Bronze is a general term covering a variety of copper-based metal alloys and has been the choice of craftsmen around the world for centuries. The UKAA Bronze range captures the precise definition of its original sculptures using the traditional "lost wax" technique to capture the timeless appeal of both classic and modern art.
Using the ancient lost wax casting process allows the artist to maintain the integrity of their work and to reproduce an exact sculpture of the highest quality.
P R O C E S S
Historically, the original sculpture was created in wet clay, which when dry became the master.
All subsequent waxes were taken from this master, enabling a negative mould to be produced.
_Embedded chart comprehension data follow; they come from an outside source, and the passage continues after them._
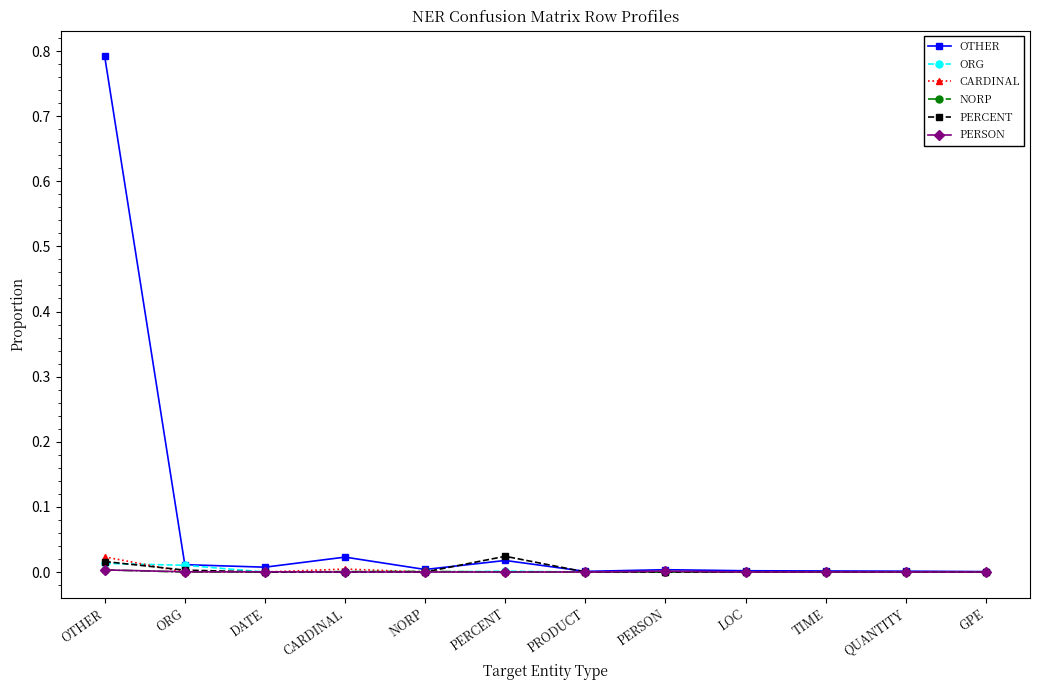

Which series has the widest spread of values?

OTHER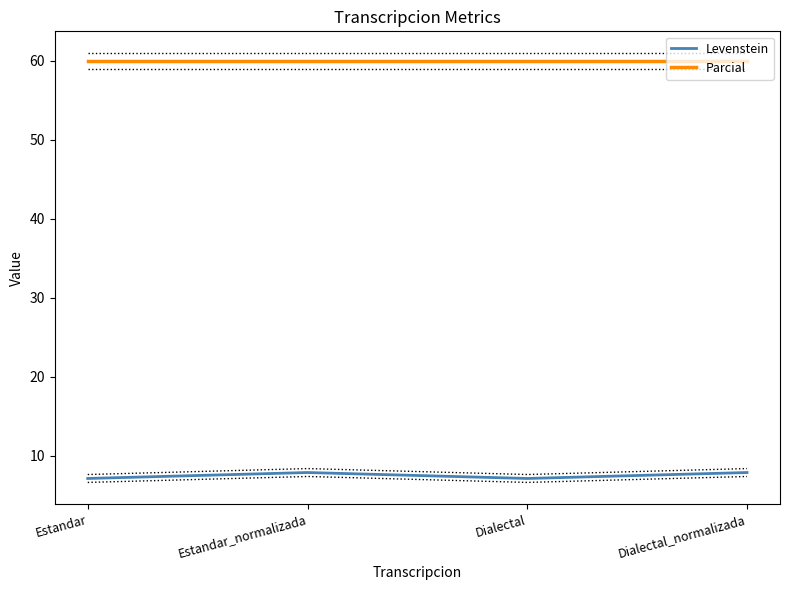

Is the value of Parcial at Dialectal greater than the value of Levenstein at Estandar?

Yes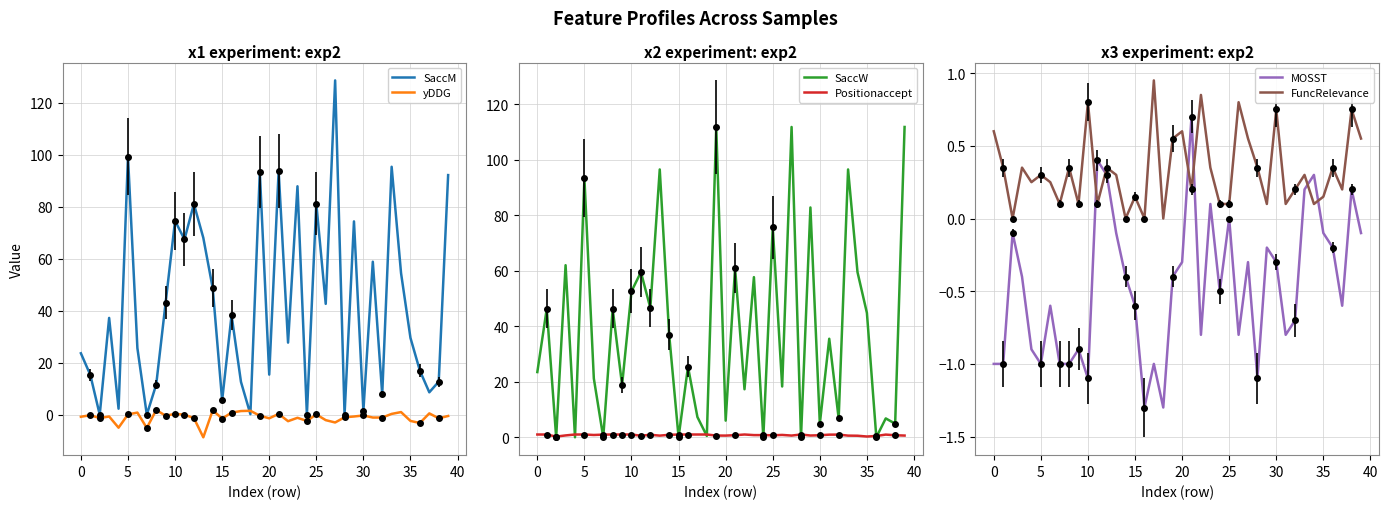

In FuncRelevance, how many points are lower than both neighbors (excluding endpoints)?

13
Thanks to advances in technology, the modern way to produce a wax from the original is to first produce a latex mould, and from this a wax image. The great advantage of this technique is that you can determine the thickness of the wax and hence that of the finished bronze. This is particularly important when determining the weight of a large piece. After hand finishing, the wax is covered in a fine ceramic emulsion to form a shell, further applications of a very strong ceramic plaster are then added to form a final rigid mould. Once “safe” the mould is heated in a kiln to approximately 1100 degrees F, thereby melting the wax and driving off all moisture. This leaves a cavity in which the molten bronze can be poured.
Hence the term “lost wax” casting.
P A T I N A
Patination is the enhancement of bronze by the application of chemicals to produce different colour finishes. The closely guarded secret of acids and chemicals used in the workshops produces some of the finest and most spectacular finishes to be seen on bronze today.
H E L P F U L T I P S
Indoors – bronze ages slowly and only needs an occasional dusting with a cloth or brush, with an application of wax polish periodically.
Outdoors - for water features and statues kept outside, more attention is required, depending on situation. Clean debris with a brush and soapy water; NEVER use strong chemicals, solvents or abrasives, as this will certainly affect the finish. Once clean, allow to air dry then apply a coat or two of wax polish with a boot brush. When using cleaning agents, always be aware of effects on plants and aquatic life.
R E C O M M E N D A T I O N S
Furniture wax produces good results. However, our preference is Kiwi shoe polish (dark brown for the darker patination – not tan as this can create a red hue - and clear for the green/blue colours).With outdoor features, any debris or ceramic deposits caught in the more complex areas of your sculpture can be teased out with a soft lead pencil. Apply wax generously, working into features and folds. When dry, buff thoroughly with a brush or cloth. Water features may benefit from a second application and more frequent attention, especially in hard-water conditions.
M A I N T E N A N C E
If left without any protection bronze, like most metals, will oxidize with time. It may darken, turn green or show streaks of yellow/white depending on the climatic environment. Although many people like the look of aged bronze; you may wish to keep your statue as near to its original look as possible.
Occasionally, small deposits of white ceramic may ‘bleed’ out of the bronze; this is natural and will stop in time. These deposits are easily cleaned away following the tips above.